15≦c≦50 and preferably ≦40

0.4 a≦b≦1.4 a,

said part of the proximal portion extending for each edge of this proximal portion at least from x=1.1 b mm to x=2 b mm.

4. A balloon according to claim 3, characterised in that the two curves between which said side edge curve is situated over at least said part of the proximal portion of the stem are defined by the formulae:

y = 1.05 (a e^{- \frac{x^{2}}{2 b^{2}}} + c) and y = 0.95 (a e^{- \frac{x^{2}}{2 b^{2}}} + c) .

5. A balloon according to claim 3, characterised in that at least one of said side edge curves is a curve which undulates between said two curves.

6. A balloon according to claim 3, characterised in that at least one of said side edge curves defined by one of said side edges is defined over at least said part of the proximal portion of the stem substantially by the following formula:

y = a e^{- \frac{x^{2}}{2 b^{2}}} + c .

7. A balloon according to claim 3, characterised in that said part of the proximal portion extends from x=0.9b mm to x=2.5b mm.

8. A balloon according to claim 3, characterised in that in said formulae a ≧2c.

9. A balloon according to claim 3 any one of the claims 3 to 8, characterised in that in said formulae a is smaller than 13c, and preferably smaller than 10c.

10. A balloon according to claim 1 any one of the claims 1 to 9, characterised in that the inner width of said handle portion is, in the uninflated flat state of the balloon, larger than or equal to 40 mm.

11. A balloon according to claim 1 one of the claims 1 to 10, characterised in that the inner width of said handle portion is, in the uninflated flat state of the balloon, smaller than or equal to 60 mm.

12. A balloon according to claim 1, characterised in that the length of the handle portion in the uninflated flat state of the balloon is smaller than 400 mm, preferably smaller than 300 mm.
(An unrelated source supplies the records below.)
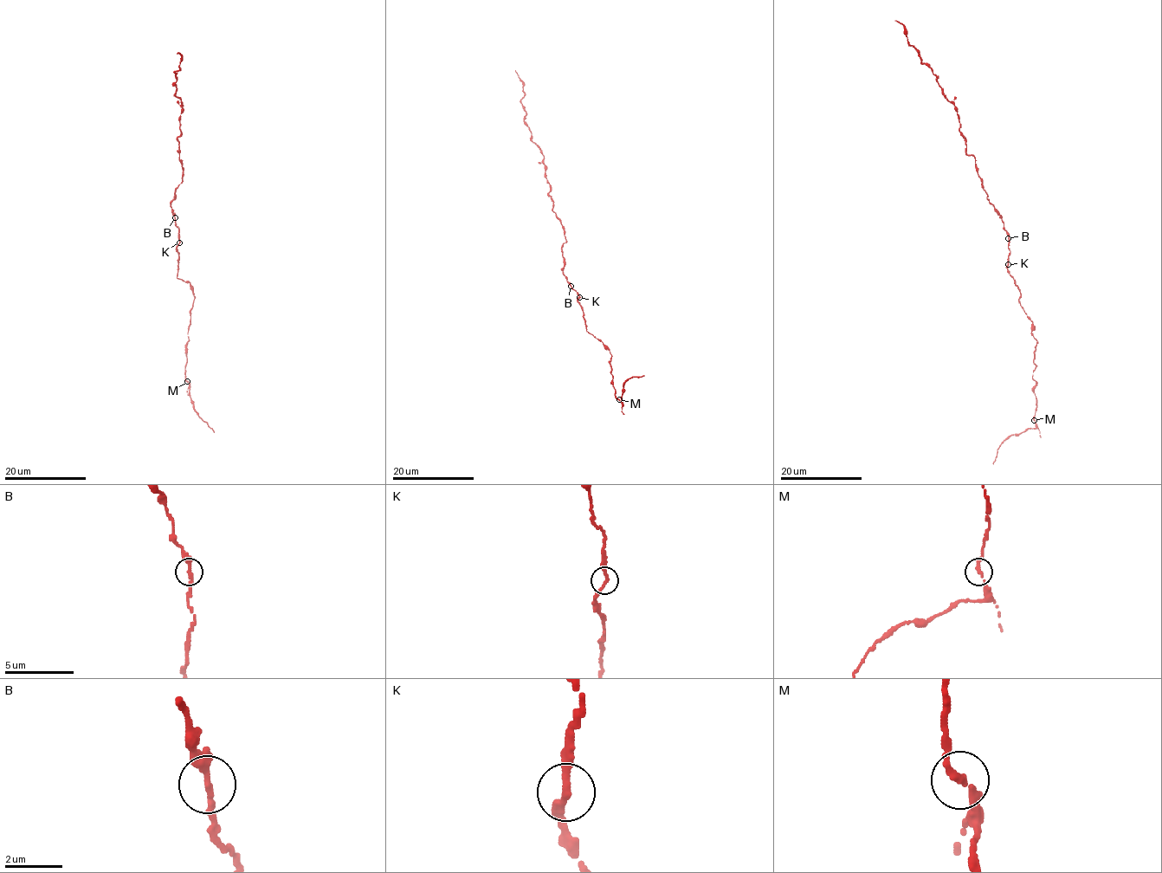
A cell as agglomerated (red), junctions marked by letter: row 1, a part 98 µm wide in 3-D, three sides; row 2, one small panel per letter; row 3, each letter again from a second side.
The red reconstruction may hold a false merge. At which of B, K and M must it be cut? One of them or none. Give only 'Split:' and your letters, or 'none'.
Split: none

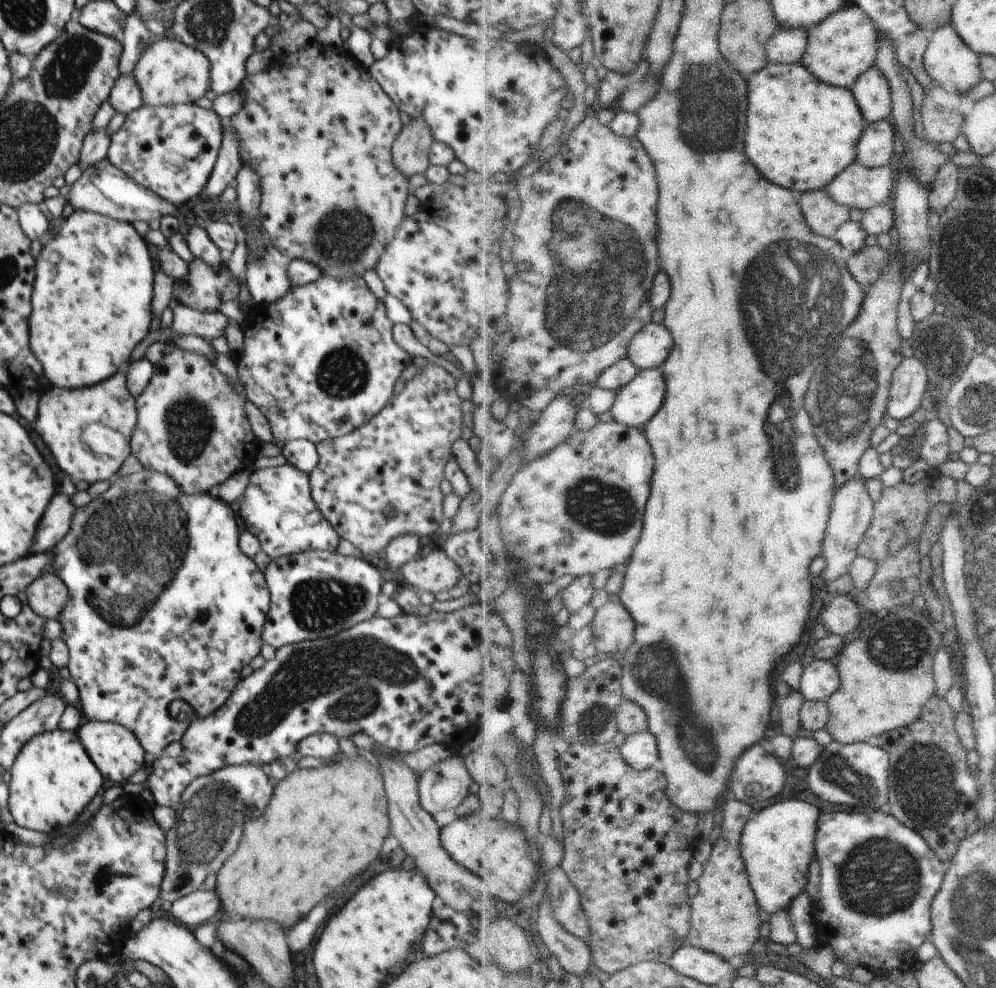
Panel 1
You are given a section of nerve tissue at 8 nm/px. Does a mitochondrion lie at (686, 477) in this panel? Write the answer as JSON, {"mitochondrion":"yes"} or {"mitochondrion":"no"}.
{"mitochondrion":"no"}

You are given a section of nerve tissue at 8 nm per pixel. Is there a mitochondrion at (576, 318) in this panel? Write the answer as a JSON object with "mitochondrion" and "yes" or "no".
{"mitochondrion":"yes"}

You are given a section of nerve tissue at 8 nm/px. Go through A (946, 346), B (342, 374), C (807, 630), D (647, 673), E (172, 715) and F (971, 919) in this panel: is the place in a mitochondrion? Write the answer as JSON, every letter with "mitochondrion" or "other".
{"A":"mitochondrion","B":"mitochondrion","C":"other","D":"mitochondrion","E":"other","F":"mitochondrion"}

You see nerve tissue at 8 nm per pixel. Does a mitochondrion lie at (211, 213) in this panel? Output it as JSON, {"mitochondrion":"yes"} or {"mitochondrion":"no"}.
{"mitochondrion":"no"}

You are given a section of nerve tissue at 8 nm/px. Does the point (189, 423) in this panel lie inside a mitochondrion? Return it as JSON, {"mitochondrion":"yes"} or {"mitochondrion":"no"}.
{"mitochondrion":"yes"}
13. A balloon according to claim 1, characterised in that the length of the handle portion in the uninflated flat state of the balloon is larger than 100 mm, preferably larger than 140 mm.

14. A balloon according to claim 1, characterised in that the balloon is provided with a self-sealing valve arranged for inflating the balloon, which self-sealing valve is situated within the stem, and has preferably an inflation opening situated at the distal extremity of the stem.

15. A balloon according to claim 1, characterised in that the balloon is made entirely of flexible sheet material.

16. A balloon according to claim 1, characterised in that the balloon is free of any holding sticks or straws and is further also free of any attachment means for the attachment of a detachable holding stick, cup or straw to the balloon.